When I was looking through some old books and papers recently, before committing them to the salvage dump, my attention was caught by two Italian books which, with several other volumes, had been salvaged from my house which had been blasted in one of the Mersey-side raids.
Glancing quickly through them I discovered in one of the volumes a source of interest and a certain amount of inspiration, as a result of which I pass on a few suggestions.
The book was the second volume of La Letteratura Latino by Professors Bassi and Cabrini, and published by the once well-known house of G. B. Paravia and Co. of Milan.
I make no attempt to pass judgement on the scholarship of these learned Italians; but the passages of wide range and high quality chosen to illustrate the prose and verse literature of the Silver and Post-classical periods not only serve their purpose admirably, but appear to me to afford a tolerably good anthology of Late Latin.

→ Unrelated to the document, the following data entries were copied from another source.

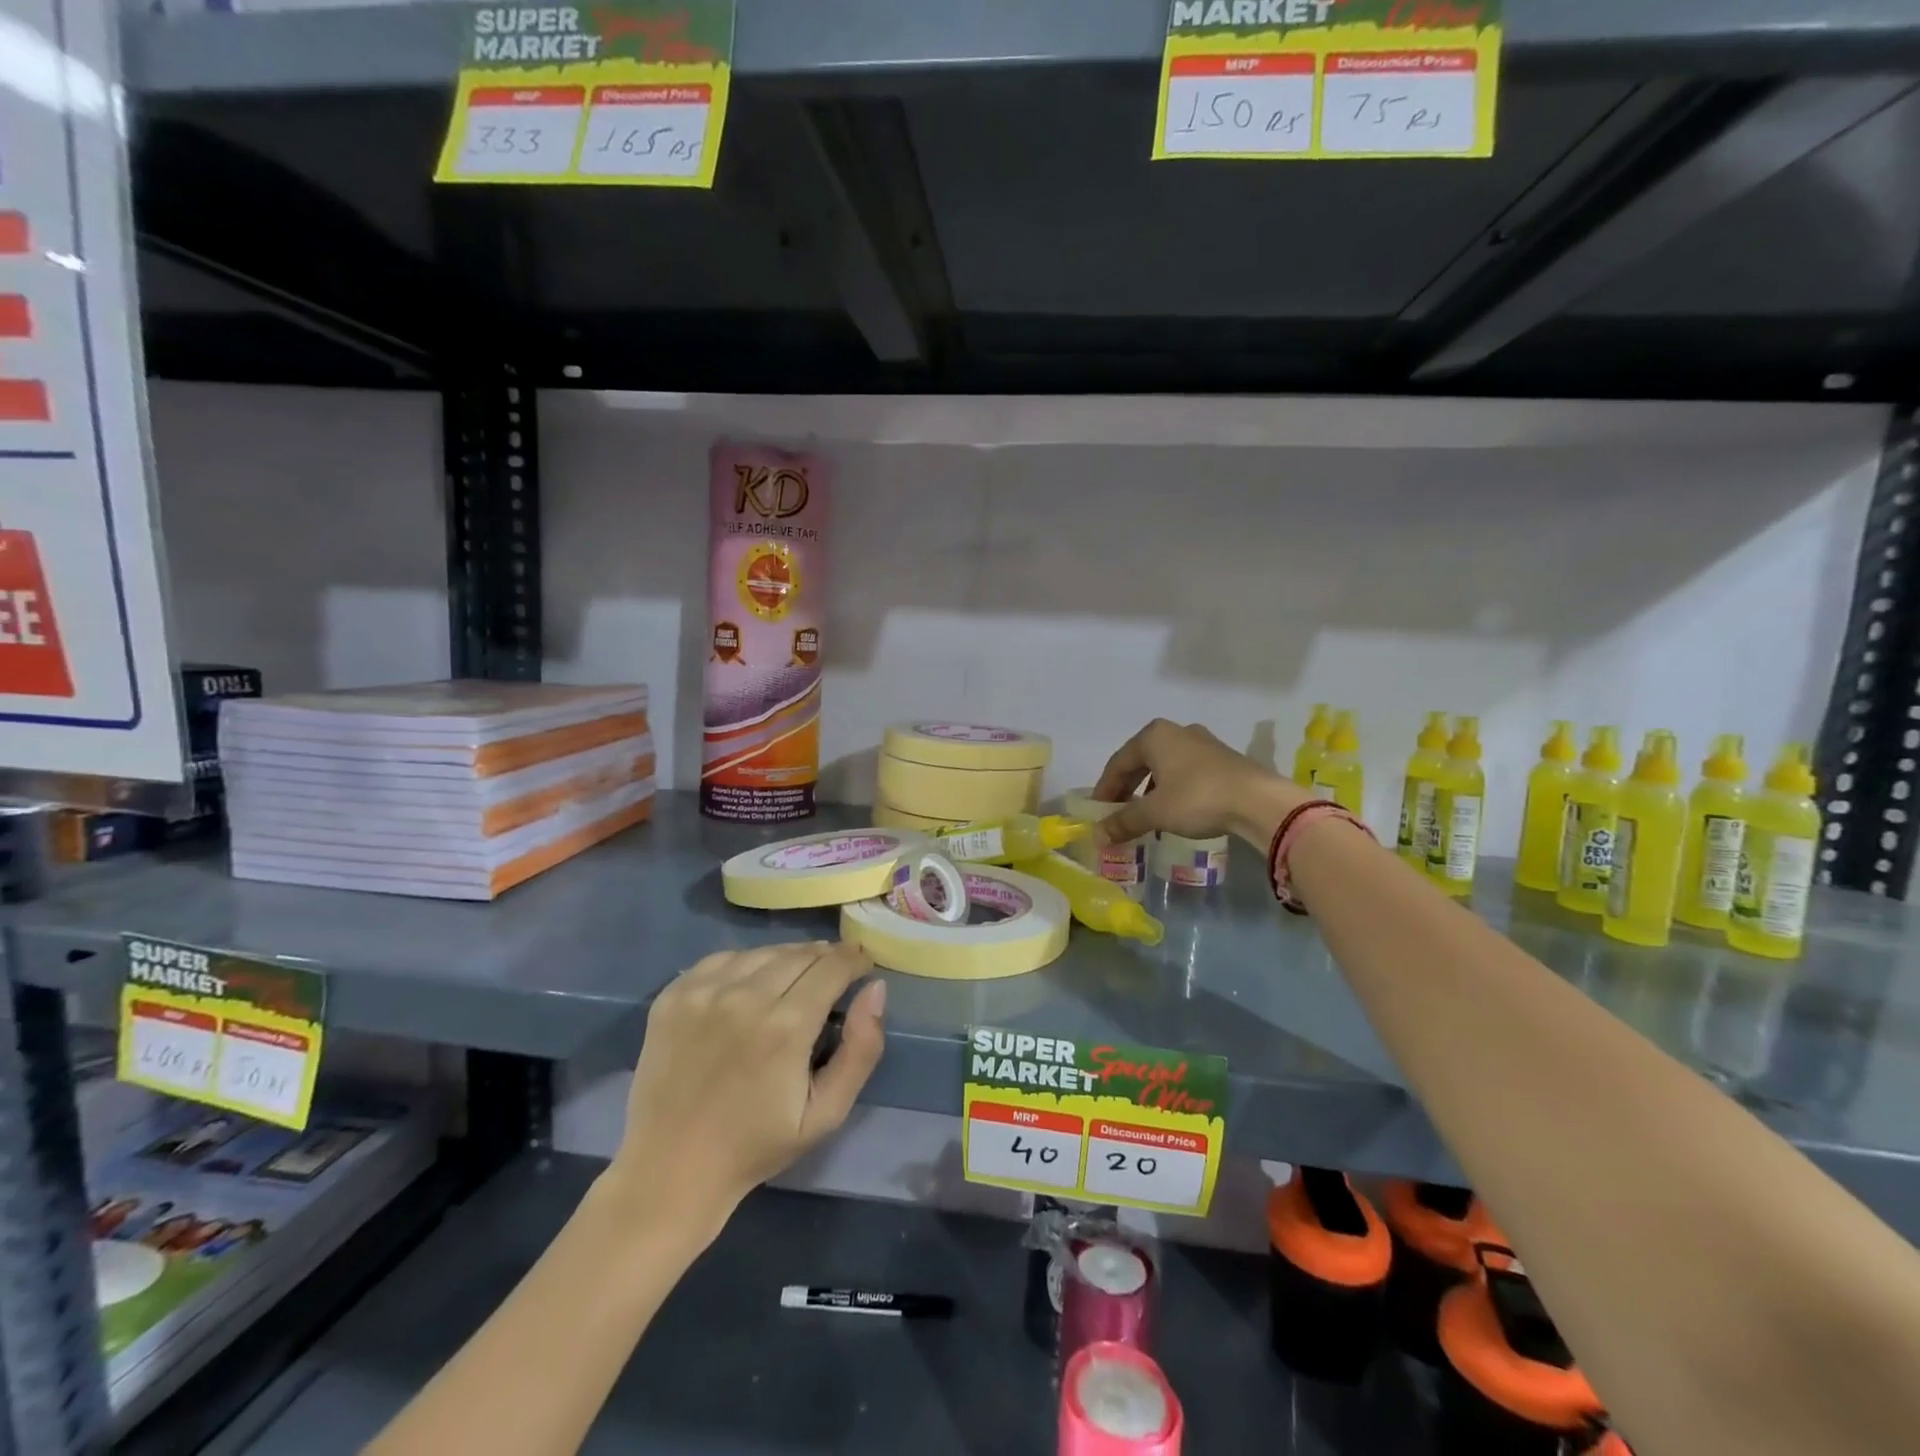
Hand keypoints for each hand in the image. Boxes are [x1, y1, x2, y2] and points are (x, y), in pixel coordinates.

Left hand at [603, 942, 884, 1239]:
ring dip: (788, 958)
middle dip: (825, 958)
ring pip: (764, 952)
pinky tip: (750, 985)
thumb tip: (876, 988)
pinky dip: (746, 963)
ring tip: (795, 978)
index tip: (863, 965)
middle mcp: (744, 997)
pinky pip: (723, 959)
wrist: (670, 1169)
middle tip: (833, 973)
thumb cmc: (756, 1145)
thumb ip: (861, 1049)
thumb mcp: (826, 1113)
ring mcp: (704, 992)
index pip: (833, 966)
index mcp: (786, 1026)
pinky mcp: (674, 995)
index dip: (854, 960)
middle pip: (800, 953)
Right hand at [1092, 719, 1307, 848]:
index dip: (1105, 789)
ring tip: (1144, 814)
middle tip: (1116, 812)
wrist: (1259, 801)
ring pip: (1164, 767)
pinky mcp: (1223, 759)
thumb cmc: (1197, 798)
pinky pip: (1185, 772)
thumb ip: (1123, 821)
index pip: (1118, 763)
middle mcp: (1177, 732)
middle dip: (1126, 788)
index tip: (1098, 811)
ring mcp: (1203, 743)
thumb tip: (1098, 836)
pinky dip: (1172, 790)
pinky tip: (1174, 811)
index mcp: (1154, 736)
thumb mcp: (1154, 812)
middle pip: (1140, 761)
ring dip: (1149, 790)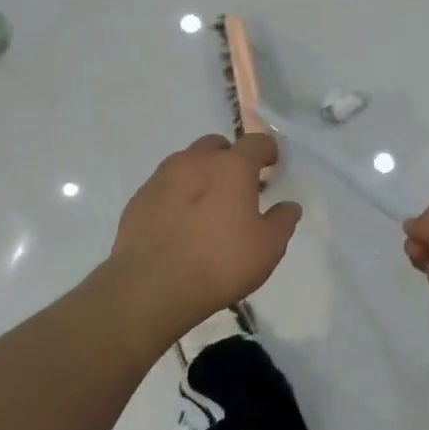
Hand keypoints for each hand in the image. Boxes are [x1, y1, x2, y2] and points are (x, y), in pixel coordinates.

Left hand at [108, 133, 301, 337]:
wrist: (151, 287)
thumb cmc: (219, 263)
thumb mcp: (267, 248)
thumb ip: (282, 221)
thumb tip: (289, 206)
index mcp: (232, 166)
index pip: (256, 142)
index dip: (267, 150)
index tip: (271, 165)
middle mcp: (196, 161)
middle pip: (217, 146)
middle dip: (230, 158)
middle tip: (237, 186)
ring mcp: (162, 177)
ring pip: (187, 162)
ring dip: (201, 174)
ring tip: (206, 205)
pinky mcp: (139, 198)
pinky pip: (165, 186)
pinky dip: (177, 194)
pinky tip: (180, 222)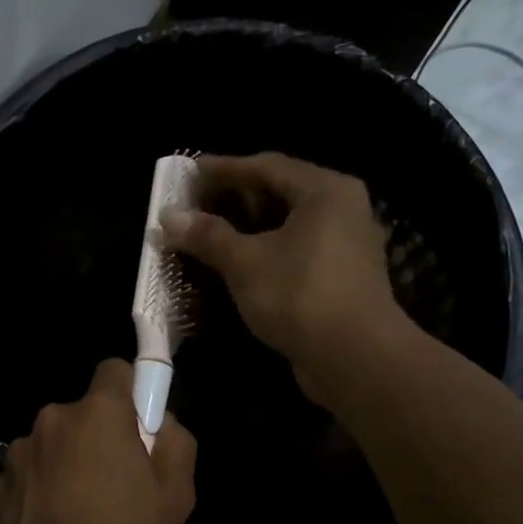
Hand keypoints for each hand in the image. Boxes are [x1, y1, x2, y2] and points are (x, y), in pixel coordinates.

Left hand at [0, 359, 196, 523]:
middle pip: (85, 413)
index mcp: (98, 411)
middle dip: (101, 435)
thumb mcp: (175, 495)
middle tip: (119, 481)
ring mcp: (20, 451)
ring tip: (82, 511)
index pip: (115, 370)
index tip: (141, 426)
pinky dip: (43, 487)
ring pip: (55, 443)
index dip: (132, 392)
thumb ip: (177, 444)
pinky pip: (32, 473)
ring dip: (69, 462)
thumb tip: (162, 423)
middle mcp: (53, 419)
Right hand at [161, 153, 402, 396]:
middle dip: (233, 199)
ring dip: (247, 228)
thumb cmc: (299, 295)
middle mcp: (342, 208)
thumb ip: (207, 235)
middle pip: (279, 192)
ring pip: (288, 224)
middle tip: (194, 205)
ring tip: (209, 235)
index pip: (265, 166)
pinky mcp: (342, 276)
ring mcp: (346, 244)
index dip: (222, 169)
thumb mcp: (245, 262)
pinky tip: (237, 265)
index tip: (187, 173)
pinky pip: (296, 250)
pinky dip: (265, 251)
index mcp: (324, 190)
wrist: (354, 357)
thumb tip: (168, 216)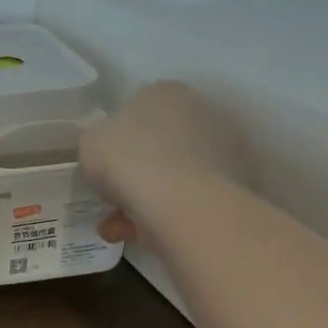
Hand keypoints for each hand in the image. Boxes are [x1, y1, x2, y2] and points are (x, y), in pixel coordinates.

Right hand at [79, 83, 251, 243]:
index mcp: (164, 92)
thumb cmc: (127, 158)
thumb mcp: (89, 142)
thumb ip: (98, 140)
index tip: (104, 163)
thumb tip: (109, 150)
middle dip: (133, 174)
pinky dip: (167, 216)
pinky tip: (141, 235)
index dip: (116, 139)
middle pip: (158, 144)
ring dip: (145, 200)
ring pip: (174, 175)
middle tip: (111, 199)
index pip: (136, 109)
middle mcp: (201, 111)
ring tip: (119, 229)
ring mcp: (226, 148)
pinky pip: (191, 198)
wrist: (182, 202)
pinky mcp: (238, 184)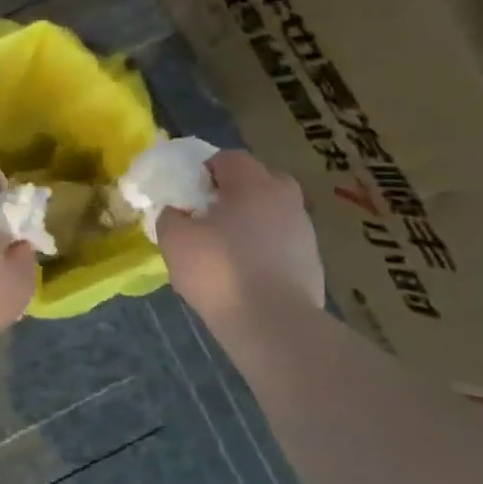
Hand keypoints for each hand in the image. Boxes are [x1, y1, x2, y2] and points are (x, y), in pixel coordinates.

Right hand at [159, 150, 324, 319]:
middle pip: (257, 182)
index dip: (204, 171)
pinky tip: (245, 275)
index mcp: (254, 184)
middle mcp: (286, 198)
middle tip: (208, 218)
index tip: (188, 196)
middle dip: (233, 194)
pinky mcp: (312, 262)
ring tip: (225, 251)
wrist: (273, 325)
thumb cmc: (219, 271)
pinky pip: (281, 243)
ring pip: (271, 213)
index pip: (228, 158)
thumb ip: (170, 217)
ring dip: (250, 223)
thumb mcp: (175, 240)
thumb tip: (177, 212)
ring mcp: (305, 231)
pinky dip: (264, 250)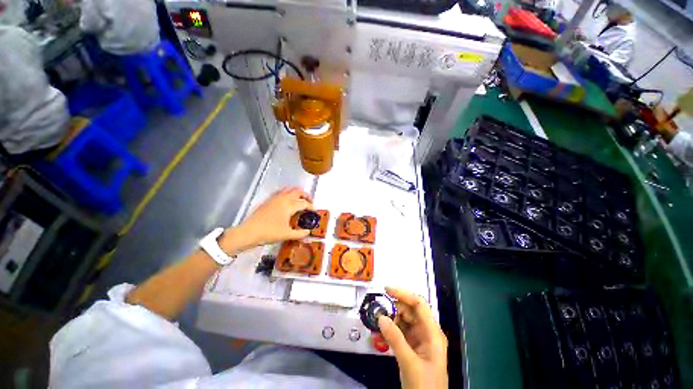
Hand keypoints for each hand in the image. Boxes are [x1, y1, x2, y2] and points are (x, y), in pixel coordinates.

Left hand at [229, 187, 313, 249]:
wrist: (249, 232)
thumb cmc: (269, 233)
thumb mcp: (287, 235)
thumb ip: (300, 233)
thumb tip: (308, 232)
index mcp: (289, 206)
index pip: (304, 203)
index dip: (311, 206)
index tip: (315, 210)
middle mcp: (284, 198)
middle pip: (298, 191)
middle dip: (306, 195)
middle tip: (309, 202)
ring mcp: (275, 198)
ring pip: (289, 189)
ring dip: (296, 192)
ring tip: (299, 199)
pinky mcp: (268, 200)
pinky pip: (281, 192)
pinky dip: (287, 193)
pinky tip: (287, 200)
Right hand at [378, 287, 447, 388]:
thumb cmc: (425, 386)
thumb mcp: (409, 363)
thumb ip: (395, 339)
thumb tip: (380, 317)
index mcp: (432, 332)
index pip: (419, 304)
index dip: (403, 294)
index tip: (386, 290)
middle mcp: (426, 332)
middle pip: (409, 311)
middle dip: (393, 308)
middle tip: (377, 309)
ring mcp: (419, 340)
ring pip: (403, 321)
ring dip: (389, 320)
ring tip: (375, 321)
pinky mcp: (412, 347)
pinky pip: (399, 332)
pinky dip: (389, 331)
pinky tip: (379, 334)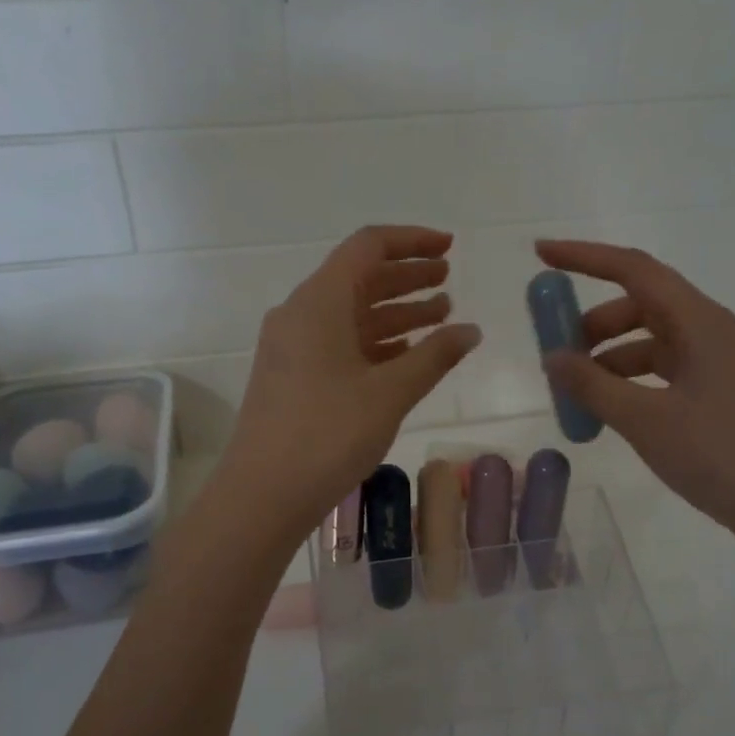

In Fifth and Sixth Forms the first consideration in the Classics course is no doubt success in public examinations, and any reading which the pupils may indulge in apart from the set books ought, I suppose, to be limited to the principal authors of the classical period. Yet I wonder if it would not be possible in the work of the Sixth, at all events in the year succeeding the School Certificate Examination, to vary the stereo-typed programme by introducing a little discursive reading, even if it be no more ambitious than the reading of selections.